*THE TASK*
Print all records exactly, leaving nothing out.

════════

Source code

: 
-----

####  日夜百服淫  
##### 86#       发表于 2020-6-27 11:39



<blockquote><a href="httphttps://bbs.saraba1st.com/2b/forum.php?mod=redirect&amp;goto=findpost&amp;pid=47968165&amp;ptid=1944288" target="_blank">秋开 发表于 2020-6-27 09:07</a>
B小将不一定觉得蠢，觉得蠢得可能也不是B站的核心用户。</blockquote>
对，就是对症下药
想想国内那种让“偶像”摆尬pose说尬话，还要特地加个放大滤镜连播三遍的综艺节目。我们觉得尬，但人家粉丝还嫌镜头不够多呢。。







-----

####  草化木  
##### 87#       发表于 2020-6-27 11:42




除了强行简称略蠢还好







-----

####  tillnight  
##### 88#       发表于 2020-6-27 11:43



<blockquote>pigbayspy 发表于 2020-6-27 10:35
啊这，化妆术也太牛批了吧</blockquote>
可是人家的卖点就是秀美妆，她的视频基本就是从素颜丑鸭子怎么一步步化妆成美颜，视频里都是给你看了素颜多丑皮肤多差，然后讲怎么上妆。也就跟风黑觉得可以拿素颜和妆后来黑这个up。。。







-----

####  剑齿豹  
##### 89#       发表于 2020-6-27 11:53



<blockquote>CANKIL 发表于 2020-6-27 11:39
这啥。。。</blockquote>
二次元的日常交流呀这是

════════

*TASK RESULT*
Source code

: 
-----

####  日夜百服淫  
##### 86#       发表于 2020-6-27 11:39



<blockquote><a href="httphttps://bbs.saraba1st.com/2b/forum.php?mod=redirect&amp;goto=findpost&amp;pid=47968165&amp;ptid=1944288" target="_blank">秋开 发表于 2020-6-27 09:07</a>
B小将不一定觉得蠢，觉得蠢得可能也不是B站的核心用户。</blockquote>
对，就是对症下药
想想国内那种让“偶像”摆尬pose说尬话，还要特地加个放大滤镜连播三遍的综艺节目。我们觉得尬，但人家粉丝还嫌镜头不够多呢。。







-----

####  草化木  
##### 87#       发表于 2020-6-27 11:42




除了强行简称略蠢还好







-----

####  tillnight  
##### 88#       发表于 2020-6-27 11:43



<blockquote>pigbayspy 发表于 2020-6-27 10:35
啊这，化妆术也太牛批了吧</blockquote>
可是人家的卖点就是秀美妆，她的视频基本就是从素颜丑鸭子怎么一步步化妆成美颜，视频里都是给你看了素颜多丑皮肤多差，然后讲怎么上妆。也就跟风黑觉得可以拿素颜和妆后来黑这个up。。。







-----

####  剑齿豹  
##### 89#       发表于 2020-6-27 11:53



<blockquote>CANKIL 发表于 2020-6-27 11:39
这啥。。。</blockquote>
二次元的日常交流呀这是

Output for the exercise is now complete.